For an Artist of his stature, very little is known about Vangelis' personal life and he rarely gives official interviews to journalists. However, in a 2005 interview with The Daily Telegraph, Vangelis talked openly about various parts of his life. He stated in the interview that he was "never interested" in the "decadent lifestyle" of his band days, choosing not to use alcohol or other drugs. At the time of the Telegraph interview, Vangelis was involved in his third long-term relationship. When asked why he had not had children, Vangelis replied:
On 11 December 2011, Vangelis was invited by Katara's Cultural Village in the state of Qatar to conceive, design, direct, and compose music for the opening of its world-class outdoor amphitheater. The event was witnessed by a number of world Leaders and dignitaries participating in the 4th Forum of the United Nations Alliance of Civilizations held in the city of Doha. British actor Jeremy Irons performed in the role of ceremony master, and the event featured a light show by German Artist Gert Hof. It was filmed for a Future video release by Oscar-winning British filmmaker Hugh Hudson.
In 2012, Vangelis re-tooled and added new pieces to his iconic Chariots of Fire Soundtrack, for use in the same-titled stage adaptation.

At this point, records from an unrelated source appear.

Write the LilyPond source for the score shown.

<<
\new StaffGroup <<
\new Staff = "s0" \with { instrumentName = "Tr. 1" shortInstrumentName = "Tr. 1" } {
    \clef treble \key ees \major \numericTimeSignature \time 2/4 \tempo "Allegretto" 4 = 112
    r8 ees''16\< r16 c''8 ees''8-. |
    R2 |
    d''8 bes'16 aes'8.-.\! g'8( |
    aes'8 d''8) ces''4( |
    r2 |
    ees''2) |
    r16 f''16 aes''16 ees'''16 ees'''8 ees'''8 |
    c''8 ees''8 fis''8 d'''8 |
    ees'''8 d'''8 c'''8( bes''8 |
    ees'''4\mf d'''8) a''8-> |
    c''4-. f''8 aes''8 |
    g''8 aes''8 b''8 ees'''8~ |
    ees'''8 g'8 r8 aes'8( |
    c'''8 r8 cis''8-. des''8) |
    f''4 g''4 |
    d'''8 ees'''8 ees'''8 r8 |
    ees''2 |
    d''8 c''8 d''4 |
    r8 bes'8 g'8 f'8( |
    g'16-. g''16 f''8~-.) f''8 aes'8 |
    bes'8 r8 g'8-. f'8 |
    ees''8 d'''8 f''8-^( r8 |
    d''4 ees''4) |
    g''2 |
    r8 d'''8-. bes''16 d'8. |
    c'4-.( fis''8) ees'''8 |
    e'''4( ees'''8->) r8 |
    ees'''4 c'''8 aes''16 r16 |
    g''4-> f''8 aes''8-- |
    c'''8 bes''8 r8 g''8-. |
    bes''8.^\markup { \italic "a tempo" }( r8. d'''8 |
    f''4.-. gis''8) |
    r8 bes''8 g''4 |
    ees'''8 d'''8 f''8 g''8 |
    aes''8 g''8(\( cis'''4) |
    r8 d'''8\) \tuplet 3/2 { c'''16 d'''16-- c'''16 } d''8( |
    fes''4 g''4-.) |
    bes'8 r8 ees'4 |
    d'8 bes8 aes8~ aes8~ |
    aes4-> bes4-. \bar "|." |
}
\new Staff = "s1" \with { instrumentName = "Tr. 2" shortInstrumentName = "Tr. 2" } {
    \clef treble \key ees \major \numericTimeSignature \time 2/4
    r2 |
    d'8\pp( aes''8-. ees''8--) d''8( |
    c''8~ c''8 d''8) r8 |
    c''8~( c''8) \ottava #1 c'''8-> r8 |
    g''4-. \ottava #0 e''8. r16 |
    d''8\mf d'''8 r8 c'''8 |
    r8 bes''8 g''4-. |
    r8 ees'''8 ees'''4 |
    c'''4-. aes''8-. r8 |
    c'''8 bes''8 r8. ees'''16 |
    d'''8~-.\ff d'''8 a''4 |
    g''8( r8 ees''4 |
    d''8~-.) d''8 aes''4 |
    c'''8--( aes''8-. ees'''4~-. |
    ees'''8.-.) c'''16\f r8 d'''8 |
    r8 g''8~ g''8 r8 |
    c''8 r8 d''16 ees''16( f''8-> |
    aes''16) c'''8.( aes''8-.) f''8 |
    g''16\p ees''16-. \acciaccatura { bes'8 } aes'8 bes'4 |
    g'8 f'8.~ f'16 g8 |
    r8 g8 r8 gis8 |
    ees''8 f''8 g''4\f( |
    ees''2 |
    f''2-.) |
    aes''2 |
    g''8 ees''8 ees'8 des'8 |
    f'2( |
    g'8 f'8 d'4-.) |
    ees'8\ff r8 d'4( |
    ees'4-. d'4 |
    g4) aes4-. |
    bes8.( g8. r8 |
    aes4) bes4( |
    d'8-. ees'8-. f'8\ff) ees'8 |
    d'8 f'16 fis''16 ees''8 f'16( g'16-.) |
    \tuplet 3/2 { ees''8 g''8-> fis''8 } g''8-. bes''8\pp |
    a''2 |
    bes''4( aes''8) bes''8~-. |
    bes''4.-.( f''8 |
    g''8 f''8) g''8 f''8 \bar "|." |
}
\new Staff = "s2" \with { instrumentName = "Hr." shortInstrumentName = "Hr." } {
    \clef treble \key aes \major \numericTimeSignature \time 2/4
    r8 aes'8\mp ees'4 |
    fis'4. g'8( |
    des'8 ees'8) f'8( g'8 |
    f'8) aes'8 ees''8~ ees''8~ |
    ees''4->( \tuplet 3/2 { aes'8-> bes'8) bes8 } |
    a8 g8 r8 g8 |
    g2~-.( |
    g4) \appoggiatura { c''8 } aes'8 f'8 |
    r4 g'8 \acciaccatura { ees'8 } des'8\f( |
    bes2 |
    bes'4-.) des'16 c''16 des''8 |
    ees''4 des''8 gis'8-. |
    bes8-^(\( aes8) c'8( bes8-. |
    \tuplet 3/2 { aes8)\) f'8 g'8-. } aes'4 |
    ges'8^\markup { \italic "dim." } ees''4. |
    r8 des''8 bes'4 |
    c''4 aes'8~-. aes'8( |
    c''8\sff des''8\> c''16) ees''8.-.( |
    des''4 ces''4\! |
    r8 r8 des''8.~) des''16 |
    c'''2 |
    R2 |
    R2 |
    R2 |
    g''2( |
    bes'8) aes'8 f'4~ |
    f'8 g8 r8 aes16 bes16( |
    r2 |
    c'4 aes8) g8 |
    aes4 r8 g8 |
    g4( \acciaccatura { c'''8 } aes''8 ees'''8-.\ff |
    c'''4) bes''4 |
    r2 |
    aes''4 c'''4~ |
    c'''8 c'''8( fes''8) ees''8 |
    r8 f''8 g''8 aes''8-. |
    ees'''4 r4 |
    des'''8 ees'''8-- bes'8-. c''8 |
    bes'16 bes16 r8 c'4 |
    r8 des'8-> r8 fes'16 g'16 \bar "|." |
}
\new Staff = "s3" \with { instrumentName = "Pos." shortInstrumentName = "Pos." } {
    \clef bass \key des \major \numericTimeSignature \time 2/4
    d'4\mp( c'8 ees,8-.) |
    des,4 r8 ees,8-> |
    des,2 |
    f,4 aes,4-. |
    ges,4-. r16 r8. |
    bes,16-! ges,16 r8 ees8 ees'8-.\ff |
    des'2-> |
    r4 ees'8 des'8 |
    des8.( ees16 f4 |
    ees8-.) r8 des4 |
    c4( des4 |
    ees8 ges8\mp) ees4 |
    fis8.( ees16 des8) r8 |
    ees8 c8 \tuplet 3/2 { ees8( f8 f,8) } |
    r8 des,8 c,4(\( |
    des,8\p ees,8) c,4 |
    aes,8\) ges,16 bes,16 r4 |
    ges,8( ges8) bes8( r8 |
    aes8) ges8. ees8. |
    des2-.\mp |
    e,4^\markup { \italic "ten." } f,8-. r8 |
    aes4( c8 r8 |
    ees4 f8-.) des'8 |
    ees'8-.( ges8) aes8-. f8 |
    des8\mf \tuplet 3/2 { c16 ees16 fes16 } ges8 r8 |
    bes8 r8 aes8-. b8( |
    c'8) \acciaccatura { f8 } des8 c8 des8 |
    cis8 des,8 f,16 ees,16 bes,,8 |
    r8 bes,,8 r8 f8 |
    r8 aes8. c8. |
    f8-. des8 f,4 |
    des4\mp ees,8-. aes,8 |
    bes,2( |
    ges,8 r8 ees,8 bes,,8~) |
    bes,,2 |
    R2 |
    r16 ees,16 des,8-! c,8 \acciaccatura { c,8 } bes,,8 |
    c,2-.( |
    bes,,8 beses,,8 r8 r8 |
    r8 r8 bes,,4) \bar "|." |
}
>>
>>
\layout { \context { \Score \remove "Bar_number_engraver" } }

He composed the Soundtrack of the environmental documentary film Trashed (2012) directed by Candida Brady, in which starred Jeremy Irons, as well scored the music for the film Twilight of Shadows (2014) directed by Mohammed Lakhdar-Hamina. In 2013 was released documentary film Vangelis And The Journey to Ithaka.
NASA conferred their Public Service Medal to Vangelis in 2003. The award is the highest honour the space agency presents to an individual not involved with the American government. Five years later, in 2008, the board of the National and Kapodistrian University of Athens voted to make Vangelis an Honorary Doctor, making him Professor Emeritus at their Faculty of Primary Education. In June 2008, the American Hellenic Institute honoured Vangelis with an AHI Hellenic Heritage Achievement Award for his "exceptional artistic achievements" as a pioneer in electronic music and for his lifelong dedication to the promotion of Hellenism through the arts. On 16 September 2013, he received the honour of appearing on the Greek 80 cent postage stamp, as part of a series of six distinguished living personalities of the Greek Diaspora.
For the 12 November 2014 landing of the Philae lander on Comet 67P (part of the European Space Agency's Rosetta mission), Vangelis composed three short pieces titled "Arrival", "Rosetta's Waltz", and "Philae's Journey". The pieces were released online as videos accompanied by images and animations from the Rosetta mission. He was quoted by ESA as saying, "Mythology, science and space exploration are subjects that have fascinated me since my early childhood. And they were always connected somehow with the music I write". In September 2016, the works were released as part of the new studio album Rosetta.